My first semester in Oman I didn’t read anything except texts for classes. I simply couldn’t get ahead of class preparations as there was so much to learn, process, translate and understand. When I lived in Boston I always had a book to read on the T (metro) so I started to carry Gulliver’s Travels with me when I left the house in Salalah. I finished it piece-meal: working through it while waiting at the phone or electric company, standing in line to pay a bill or at the grocery store or waiting for meetings to start.
Gradually, as I settled, I started back in on fiction only to find, somewhat to my horror, that there was a reverse correlation to what I was teaching. In Boston, I belonged to two book clubs at the Boston Athenaeum: Arcadia, Pale Fire, Invisible Cities, Passage to India, Trollope, Lolita, Racine’s Phaedra, Flaubert’s Parrot, The Movie-goer, etc.
Two different long-distance friends and I set up mini-book clubs; we would read the same book then make a phone-call date to thrash it out: The Forsyth Saga, Anna Karenina, Tristram Shandy, Herodotus, Brothers Karamazov, Reservation Blues, Tuchman, Tolkien, Wharton, various Greek and Latin dramas. On my own, I read all of Proust, most of Stendhal, Flaubert’s letters, The Decline and Fall of the Roman Empire, and the first part of Autonomy of Melancholy. There were a few mysteries mixed in (Ian Rankin, Charles Todd, Barry Maitland and Julia Spencer-Fleming) and some Robertson Davies, but I reading mainly hard-core.
Then came Oman. The first non-class text I managed was Island of Sheep by John Buchan. Talk about a come-down. And worse: I really liked it. Restful. I remembered what I had tried to long suppress, that when I was teaching in the Emirates, I read all sorts of that type of late 1800s, early 1900s adventure books. Wordsworth Classics publishes “classics” for $3 each and living in Sharjah I read my way through most of Kipling, Beau Geste, H. Ridder Haggard, Treasure Island, The Count of Monte Cristo, The Last of the Mohicans, Prisoner of Zenda, Hound of the Baskervilles. Feeling guilty, I read the Post-Colonial Reader and Candide to make up for novelistic slumming. I tried to up-grade to C.S. Forester and The Three Musketeers but my heart was with Ivanhoe, The Scarlet Pimpernel and Lady Audley’s Secret.
In Boston, when I wasn’t teaching, I needed the intellectual challenge of good writing, but in Oman, teaching the “greats,” I drifted back into literary la-la land. After Island of Sheep, it was on to Greenmantle, The Children of New Forest, and Louisa May Alcott . I dabbled with a few travel writers (J. Maarten Troost, Chris Stewart, George Courtauld, and the always marvelous Mark Salzman) but my heart went back to the fluff: Beverly Nichols! The Green Archer! The Black Arrow! Swallows and Amazons! The Coral Island!

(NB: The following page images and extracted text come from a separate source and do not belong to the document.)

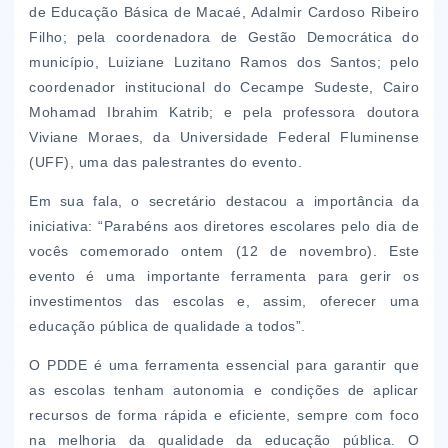
de Educação Básica de Macaé, Adalmir Cardoso Ribeiro
Filho; pela coordenadora de Gestão Democrática do
município, Luiziane Luzitano Ramos dos Santos; pelo
coordenador institucional do Cecampe Sudeste, Cairo
Mohamad Ibrahim Katrib; e pela professora doutora
Viviane Moraes, da Universidade Federal Fluminense
(UFF), uma das palestrantes do evento.
Em sua fala, o secretário destacou a importância da
iniciativa: “Parabéns aos diretores escolares pelo dia de
vocês comemorado ontem (12 de novembro). Este
evento é uma importante ferramenta para gerir os
investimentos das escolas e, assim, oferecer uma
educação pública de qualidade a todos”.
O PDDE é uma ferramenta essencial para garantir que
as escolas tenham autonomia e condições de aplicar
recursos de forma rápida e eficiente, sempre com foco
na melhoria da qualidade da educação pública. O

I have read almost every canonical book in English literature (Middlemarch is still out there), representative works from all stages of American, French and German literature, a sprinkling of translated works written in Spanish, Scandinavian langauges, and Russian. I am working my way through classical and modern literature written by Arab writers. Every semester I read several hundred pages of English and Arabic poetry and short stories looking for texts to teach, but after a nice dose of Persuasion, I sneak off with Gerald Durrell.
One summer, in the time before Kindles, I ran out of books a few weeks before the end of the semester. I couldn’t get out of town to the capital to restock and found nothing at the small English language bookstore in town but Clive Cussler. So I jumped, making it through three Cusslers and then several Douglas Preston/ Lincoln Child books.
Most modern literature leaves me cold. Everyone is suppressed and unable to be themselves. How damaging it all is. And everyone has a miserable childhood. Sigh. Of course you have a miserable childhood. That is the point. Either your childhood is miserable, or you think it is wonderful and realize later it was horrible, or it truly was wonderful but you later become miserable because nothing is as nice as your childhood. All three choices result in desolation; let’s not dwell on that.
And all these serious novels about people who lost themselves. Well really, how does one do that? You are there – there you are. How can you get lost? Modern novels always seem to be set in living rooms, airports, cafes, bars and uninteresting offices, grey carpeting, anguish, but no one is actually doing anything. Give me a sword-fight, tundra, cannons, water-falls, honor, wolf packs, revenge, frantic horse rides across the moors, palm trees, a leaky boat, pirates, tigers, someone mysterious and threatening in the hedgerows, snipers, tea thermoses, terror, floods, breaking the square, hip flasks. Let’s get to the 2-seater running out of fuel over the desert, let’s get to the polar bear attack.